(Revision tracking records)
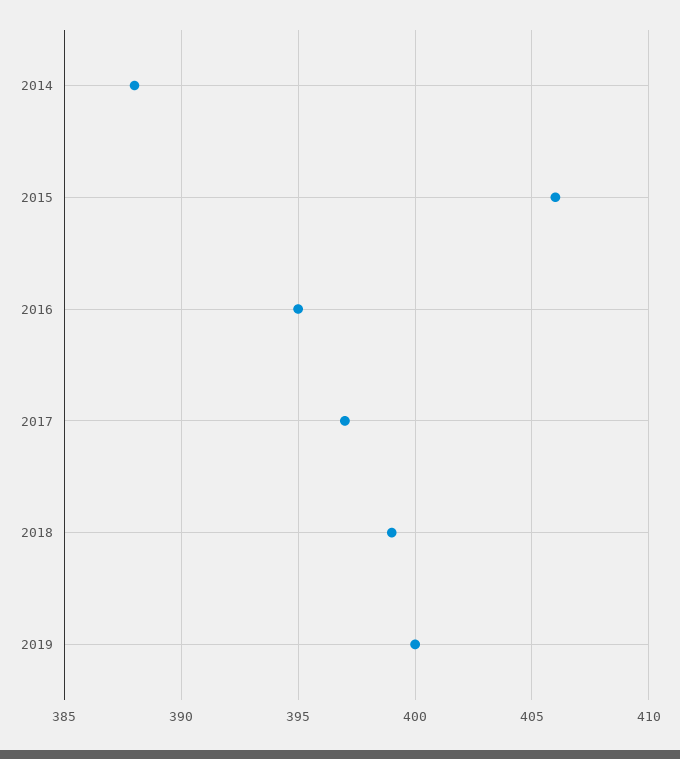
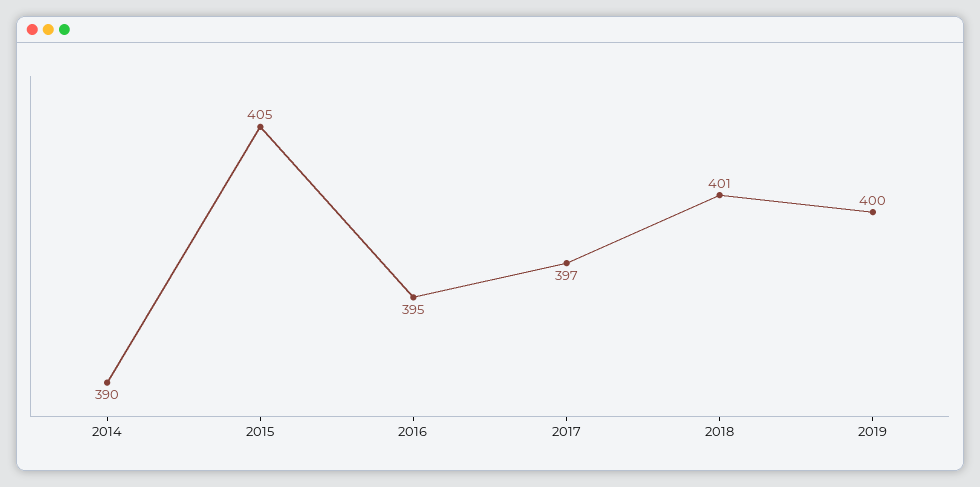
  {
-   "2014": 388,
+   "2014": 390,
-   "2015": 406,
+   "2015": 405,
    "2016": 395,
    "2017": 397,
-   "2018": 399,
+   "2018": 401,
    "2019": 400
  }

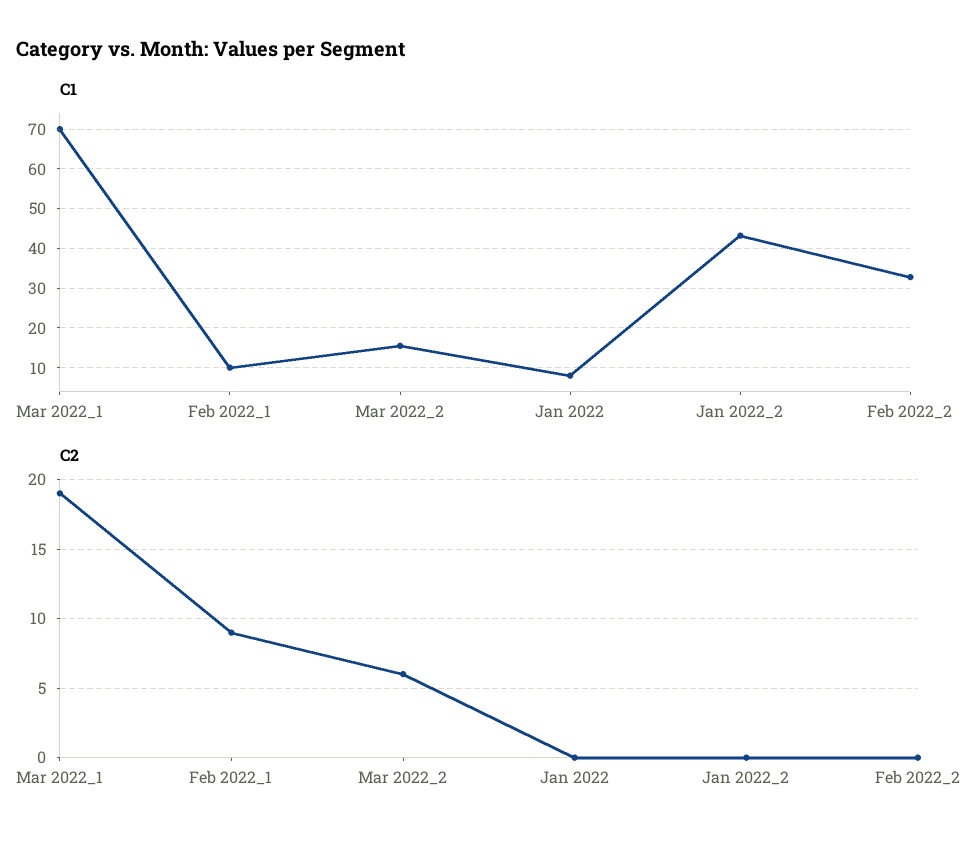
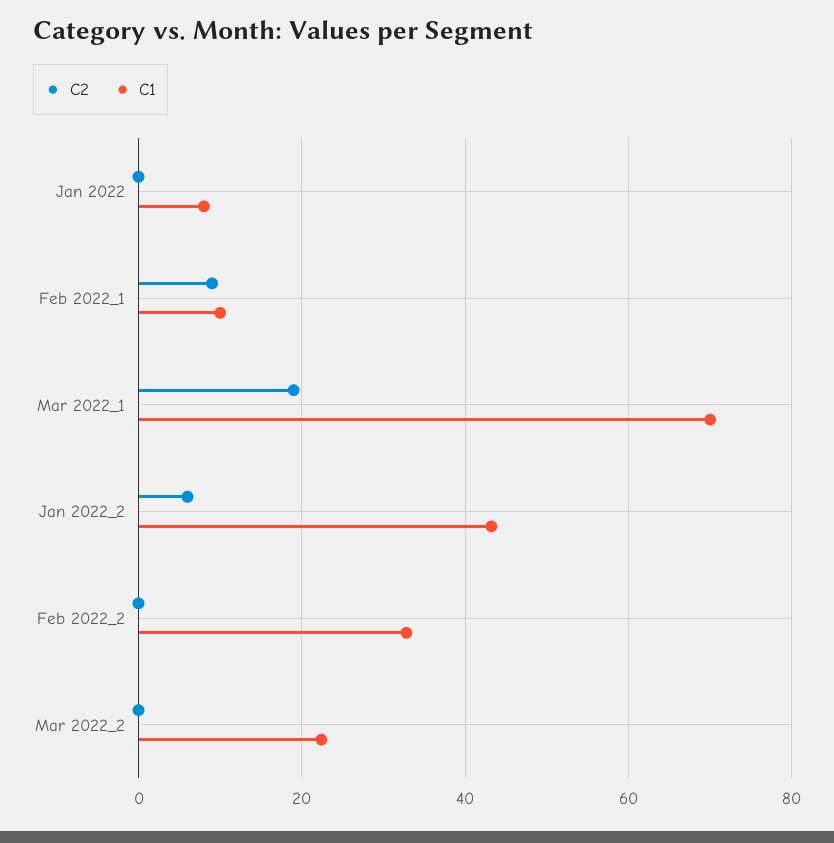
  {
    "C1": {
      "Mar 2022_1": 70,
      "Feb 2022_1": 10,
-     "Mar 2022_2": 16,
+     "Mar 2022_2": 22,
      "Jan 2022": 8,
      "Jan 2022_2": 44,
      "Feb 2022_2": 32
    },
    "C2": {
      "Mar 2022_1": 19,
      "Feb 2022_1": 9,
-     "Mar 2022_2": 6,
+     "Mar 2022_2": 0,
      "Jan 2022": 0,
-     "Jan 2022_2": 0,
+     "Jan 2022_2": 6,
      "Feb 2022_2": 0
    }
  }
---
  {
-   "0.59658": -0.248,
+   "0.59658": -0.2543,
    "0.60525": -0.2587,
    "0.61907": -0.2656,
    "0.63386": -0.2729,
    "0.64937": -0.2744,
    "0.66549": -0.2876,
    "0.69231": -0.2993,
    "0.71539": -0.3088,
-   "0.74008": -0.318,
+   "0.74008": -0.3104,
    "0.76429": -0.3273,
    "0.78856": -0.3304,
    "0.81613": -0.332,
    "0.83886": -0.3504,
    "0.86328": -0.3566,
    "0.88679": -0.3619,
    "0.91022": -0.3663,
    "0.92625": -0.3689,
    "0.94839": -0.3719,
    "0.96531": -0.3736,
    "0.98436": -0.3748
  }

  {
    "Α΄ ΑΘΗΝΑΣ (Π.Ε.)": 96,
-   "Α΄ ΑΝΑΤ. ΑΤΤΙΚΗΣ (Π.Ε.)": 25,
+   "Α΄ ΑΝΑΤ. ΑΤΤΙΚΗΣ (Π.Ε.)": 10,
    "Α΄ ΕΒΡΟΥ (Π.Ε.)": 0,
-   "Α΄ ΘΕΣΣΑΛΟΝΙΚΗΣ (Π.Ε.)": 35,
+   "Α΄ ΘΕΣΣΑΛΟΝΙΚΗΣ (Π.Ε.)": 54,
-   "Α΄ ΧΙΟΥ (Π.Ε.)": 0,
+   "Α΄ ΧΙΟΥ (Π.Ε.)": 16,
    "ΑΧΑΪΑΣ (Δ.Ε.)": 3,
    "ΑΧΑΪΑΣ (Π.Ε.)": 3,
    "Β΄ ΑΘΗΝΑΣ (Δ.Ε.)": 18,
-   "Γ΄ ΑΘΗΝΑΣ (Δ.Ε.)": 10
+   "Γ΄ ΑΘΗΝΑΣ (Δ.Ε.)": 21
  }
* * *
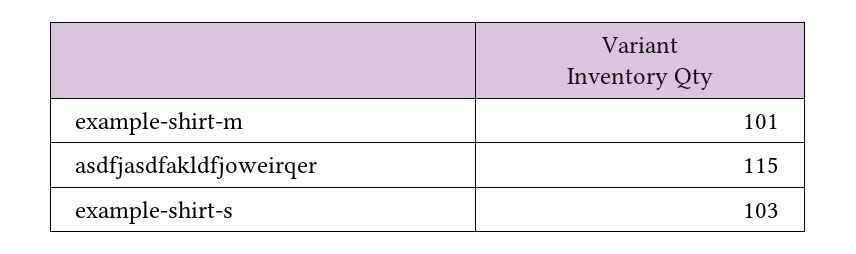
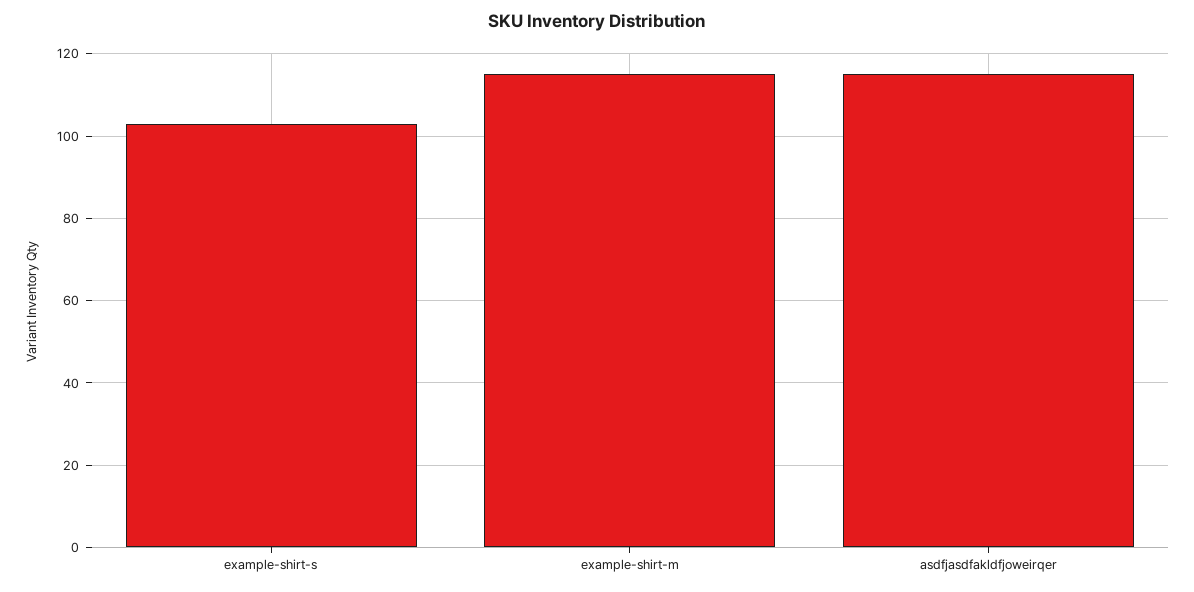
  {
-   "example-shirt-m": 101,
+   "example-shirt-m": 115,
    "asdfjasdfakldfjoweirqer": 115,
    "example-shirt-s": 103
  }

**Task brief**
Each line in the records that carries "ΑΝΑΤ" must be copied out.

**Answer to the exercise**
-   "Α΄ ΑΝΑΤ. ΑΤΤΙΚΗΣ (Π.Ε.)": 25,
+   "Α΄ ΑΝΑΤ. ΑΤΤΙΚΗΣ (Π.Ε.)": 10,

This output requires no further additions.